La Lorraine a été fortement marquée au cours du XXe siècle par les deux guerres mondiales. Les destructions de la Première Guerre concernent essentiellement des territoires ruraux, ce dont témoigne indirectement la villa Teinturier à Laheycourt. Celles du second conflit touchent également les villes, considérées comme des objectifs stratégiques voués à être détruits, à l’image de Saint-Dié-des-Vosges.
Au sortir de la guerre, l’estimation des dégâts, première étape vers la reconstruction, se révèle lente et difficile dans un pays complètement désorganisé et aux traumatismes multiples. La nature des destructions est extrêmement variée : dans certains cas, ce sont des édifices isolés, dans d’autres, il s’agit de groupes d’immeubles ou des quartiers entiers, comme l'Ensemble Fort Moselle à Metz. Parfois, des villages complets sont à reconstruire, tels ceux de Brû, Jeanménil et Moyenvic.

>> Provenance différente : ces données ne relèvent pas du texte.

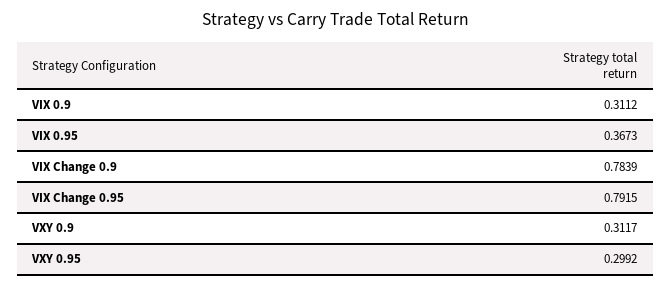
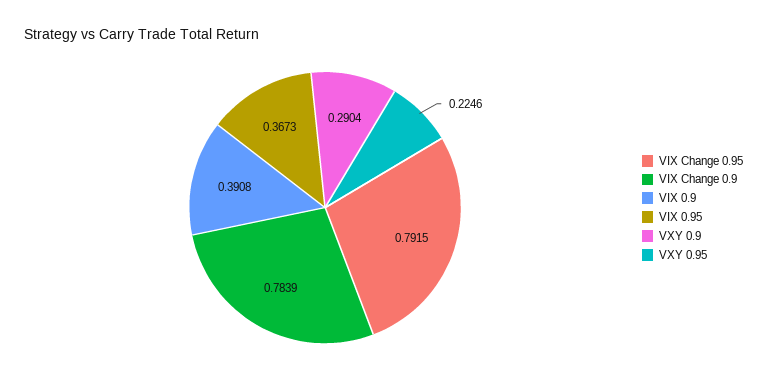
VIX 0.9: 0.3112 -> 0.3908
VXY 0.9: 0.3117 -> 0.2904
VXY 0.95: 0.2992 -> 0.2246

Face à l’ampleur de la tâche, une administration d’importance majeure est créée : le Ministère de la Reconstruction et de l’Urbanisme (MRU). Il édicte les règles générales au niveau national tandis que chaque ville sinistrée doit désigner un urbaniste en chef et un architecte en chef. Il s’agit d’une nouvelle forme de maîtrise d’ouvrage où l’État, plutôt que la ville, occupe une place prépondérante.
À partir de 1945, les premiers grands chantiers de reconstruction débutent en privilégiant les réfections de routes, ponts, usines et chemins de fer. La Gare d'Epinal en est un exemple. Dans cette logique, les villes industrielles, les ports et les carrefours de communication bénéficient en priorité des financements publics au détriment des centres administratifs et des petites villes. Les architectes tirent avantage de ces travaux d’envergure pour recomposer les lieux et travaillent souvent à partir des plans d’extension et d’embellissement des années 1920, rendus obligatoires après la Première Guerre pour les villes sinistrées et celles de plus de 10 000 habitants.
Ces vastes chantiers soutenus par des crédits étrangers, américains notamment, vont relancer l’économie française comme celle de la majorité des pays industrialisés. Ainsi, la Seconde Reconstruction marque le début des Trente Glorieuses (1945-1975), période de forte croissance économique et démographique. Ces trente années sont également marquées par des changements sociaux majeurs. Dans le domaine urbain et architectural, la période est propice à une large diffusion de nouveaux modèles. Les architectes, associés aux pouvoirs publics, saisissent l’opportunité pour faire bénéficier des qualités de l'architecture moderne théorisées dans les années 1920-1930 à l'ensemble de la population. C’est notamment le cas d’écoles à Vantoux ou à Verdun, ou encore de l’hôtel de ville de Corcieux. Cette période est également celle de la construction de nombreux grands ensembles. Nancy connaît le chantier du Haut-du-Lièvre et Metz, celui de la ZUP de Borny.
Associé à la montée de la critique des grands ensembles et de l’architecture moderne, le choc pétrolier de 1973 amorce la fin des Trente Glorieuses.
ABRAM Joseph, L’architecture moderne en France, Tome 2 : Du chaos à la croissance, 1940-1966, Paris : Picard, 1999.
VOLDMAN Danièle, La reconstruction des villes françaises de 1940 à 1954 : histoire d’une politique, Paris : l’Harmattan, 1997.
Les Reconstructions des années 1920 et 1950 en Lorraine, un renouveau architectural et urbain, Nancy : Union Régionale des CAUE de Lorraine, La Gazette Lorraine, 2011.